The debate began with a passionate speech by a first-year human, social & political sciences undergraduate, who said he was from a family of six living off less than £25,000 a year.

On Labour’s five-point plan, he said championing a pledge to get 13,000 more police on our streets was “primitive populism” that revealed “how far detached Labour has become.”

He said Sir Keir’s ditching his pledge to scrap tuition fees was a “massive betrayal” to the “debt-averse” working class, adding: “What the working class want is a better standard of living, where we don’t struggle to afford the bare necessities, a solution to that is better welfare provisions which is not in Labour’s agenda.

“This refusal to attempt to redistribute wealth goes against the very principles of the Labour Party.

“All I see is a sorry excuse to promote trickle-down economics.

“For someone who raves on and on about how we need to instil workers with a sense of dignity, Starmer has no plan to give them a much-needed pay rise.”

He also chalked up the party’s treatment of Mr Driscoll — who was barred from standing as a Labour candidate for the inaugural mayoralty of the North East of England —– as “a clear and shameless attempt by Starmer to wipe away the leftist identity of Labour.”

Another student told the debate that polling in her native Grimsby showed “lots of people said ‘if I could vote the Brexit Party I would, I’m not sure I would vote Labour.’

“This is a working-class town and they do not feel that Labour supports them, that Labour works for them, and I feel that speaks for itself, ta.”

Deputy Green party leader Zack Polanski also backed the motion, blasting Labour’s failure to commit to abolish first-past-the-post electoral voting. 

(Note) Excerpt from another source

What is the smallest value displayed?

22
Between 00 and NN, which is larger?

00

Arguing against, Labour’s Lord (Leslie) Griffiths of Burry Port failed to convince students by saying: “Do you know that 83 per cent of Keir Starmer’s cabinet were educated in comprehensive state schools — 60 per cent of Rishi Sunak’s Cabinet educated in fee-paying schools: that says it all for me, I want a world where everybody has an equal opportunity.

“I went to Haiti, the poorest country in the Western hemisphere. I can tell you that whatever battles you have to face here, there are battles on the global scale that you cannot even imagine by sitting here.”